To be a troll or not to be a troll? Well, trolls have traditionally been told in the Scandinavian folklore as mischievous leprechaun-like beings that live and hide in the woods and mountainous caves. In this Blair Witch Project-meets- Men in Black movie, the trolls are depicted less appealingly, not quite as scary as initially promised, and not quite charming as the folklore led us to believe. Therefore my answer to the “dilemma”, based on how trolls were depicted in the film, would sadly have to be a no. I would most likely not want to be haunted and attacked with weapons, live exclusively in the cold, gloomy, and often deserted forests of Norway. Most importantly however, I think my Christian values would contrast with the fundamental being of a troll, which lives to hunt Christians.

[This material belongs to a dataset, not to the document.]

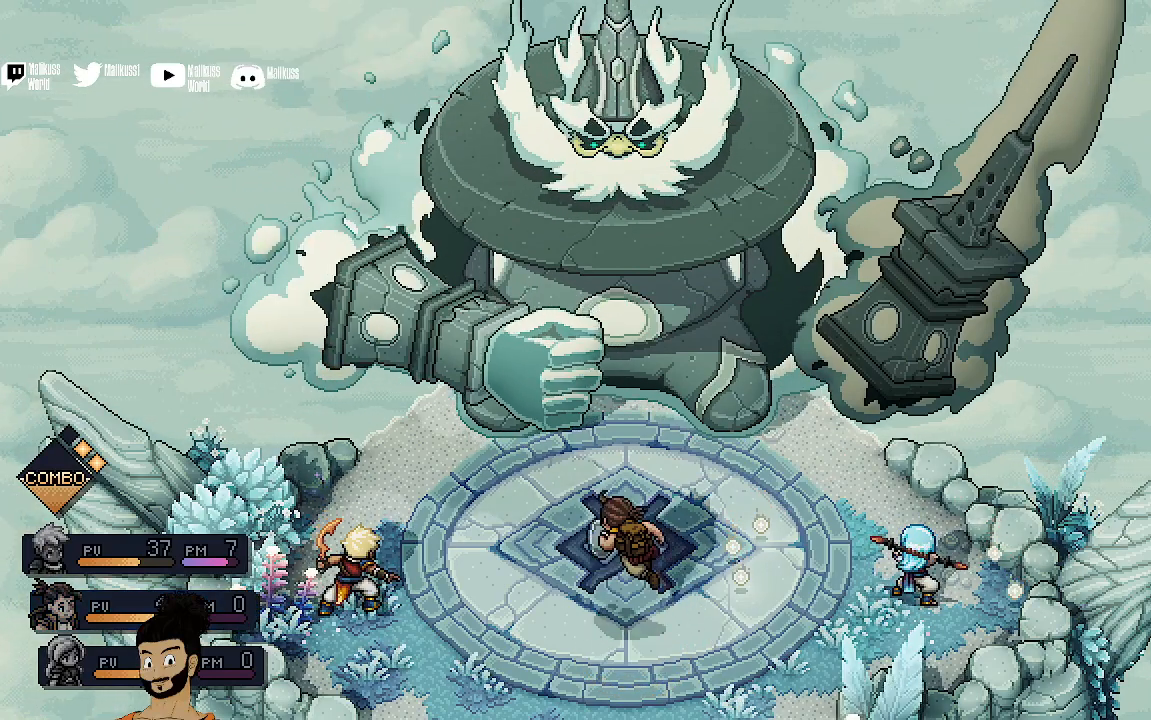
{"buttons": [], "left_stick": "center", "events": []}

My first encounter with the found-footage genre was in the Blair Witch Project, which was also assembled from the found video recordings of a group of students. One reason I perceive the Blair Witch Project to have done so well was because it was able to maintain a high tension of suspense throughout the whole film. They never revealed the face of the demonic being, they kept signs of its existence in the periphery, and it installed the fear in the audience. In the case of the Troll Hunters, whilst the thought of encountering a Christian-blood lusting Troll was scary, the scenes revealing the trolls weren’t that scary, in fact it looked too fake to be scary. Perhaps what instills the biggest fear within us are from the unknown and the unseen – where they are hidden invisible deep within the forest of Norwegian forests, or it was simply the lack of budget for computer graphics that seemed to be far inferior then the first series of Jurassic Park movies.
It was nonetheless an enjoyable film however, and one element I really enjoyed in this film was its usage of the Norwegian landscape into the story – power lines, animal herds, and vast forests turns out to be part of a vast government secret attempt to keep the trolls from being revealed to the public. The misty Norwegian landscape of mountains and fjords reminded me of the documentaries on the mysterious existence of Loch Ness – briefly making me wonder if Loch Ness is being hidden by the Scottish government or not.